Sponsored by the Association for the Advancement of Artificial Intelligence
The First Innovative Applications of Artificial Intelligence Conference was held March 28–30, 1989, at Stanford University in Stanford, California.
The emergence of scientific achievements from the field of artificial intelligence has triggered opportunities to tackle new problems in which the computer formerly had no role. If we have not achieved all the goals of automating cognition yet, our years of research are rewarded by what we feel can have a major impact on everyday operations in the workplace.

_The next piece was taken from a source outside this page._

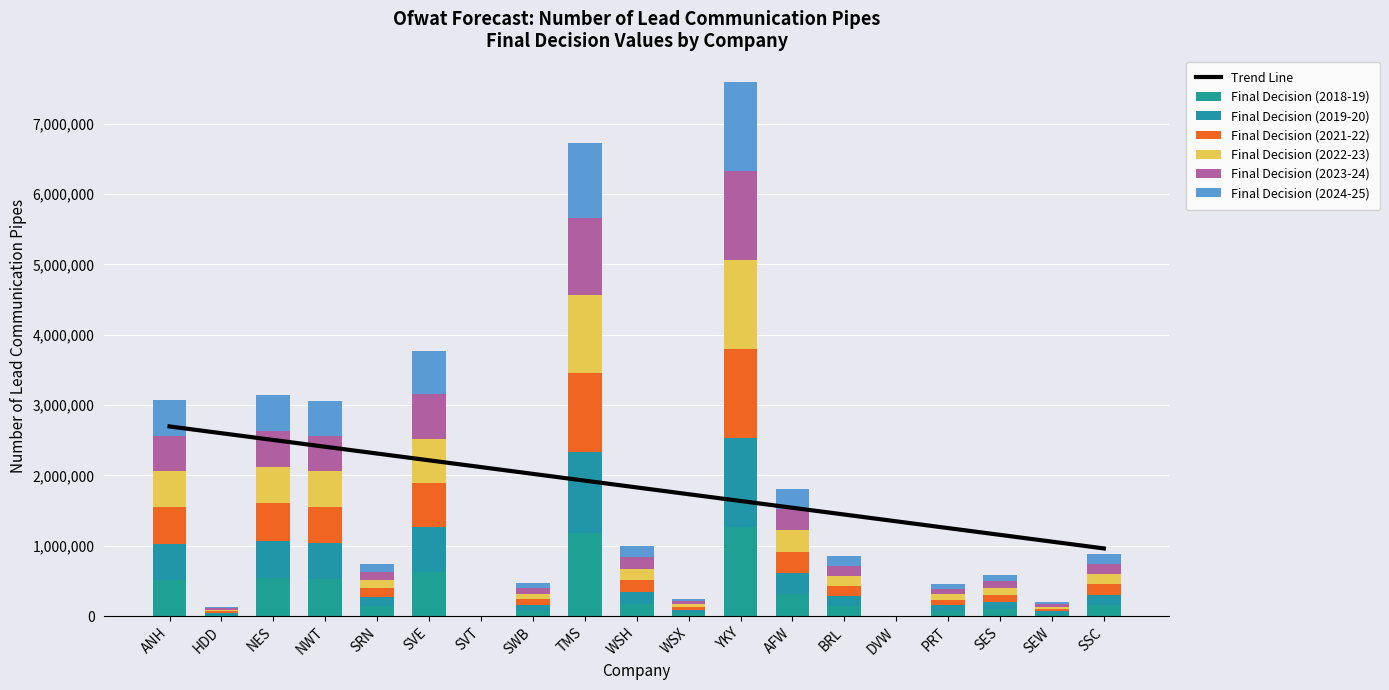

What is the sum of all Final Decision (2018-19) values?

5939173.1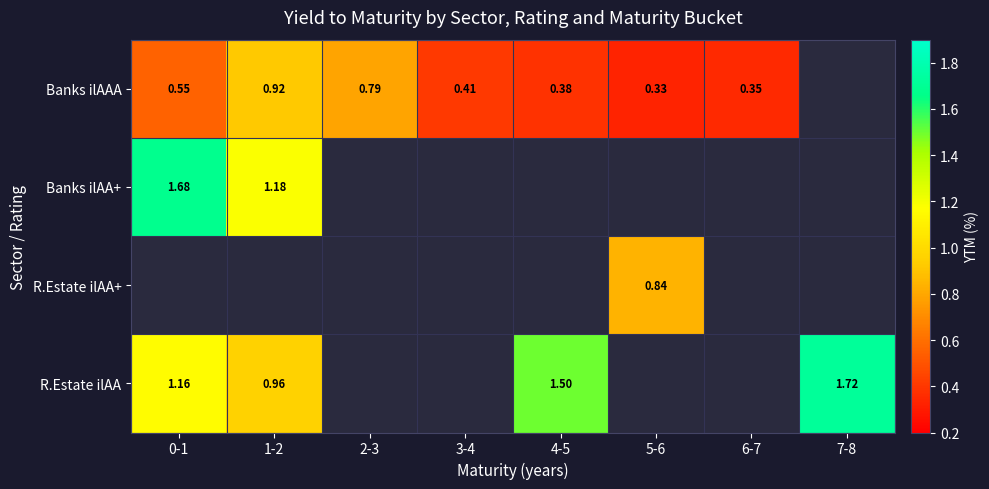

Is the value of Banks ilAAA at 1-2 greater than the value of R.Estate ilAA at 1-2?

No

The AAAI Conference on Innovative Applications was organized by the Association for the Advancement of Artificial Intelligence to illustrate how the implications of AI research and development are starting to affect all areas of today’s world, particularly those areas that concern commerce and industry. We feel such a forum can further the exchange of information on what really works and what the problems are as AI makes the transition from the research laboratory to industrial practice. We also believe tackling these new and innovative applications will lead to better technology because we will find and remedy current deficiencies when solving “real” problems.
A question we never fully resolved was what truly constitutes “innovative.” For example, does innovative mean that an application must advance the state of the underlying AI technology? Or must the application be a new, unreported different one? Or, can the innovation be in the integration of AI with standard DP systems? At the current rate of development in this field, “innovation” itself has a changing definition. Some applications are likely to be the last of a first generation when developments were heroic acts and enterprises very difficult to reproduce. Most examples, however, illustrate how the use of AI technology has become not only effective but also economically feasible. They show the integration of AI into the standard DP environments as well as its introduction in the softer sciences and the management of human affairs beyond the more classic problems.
The sample selected from this year’s application shows how AI has now successfully been applied to a wide spectrum of domains and tasks. We believe we have selected an interesting group of results from many submitted papers. To many applications in the making, and to those of great interest, we have suggested that they resubmit for next year’s conference. We hope our selections and this conference will contribute to what we all believe is a very significant technology.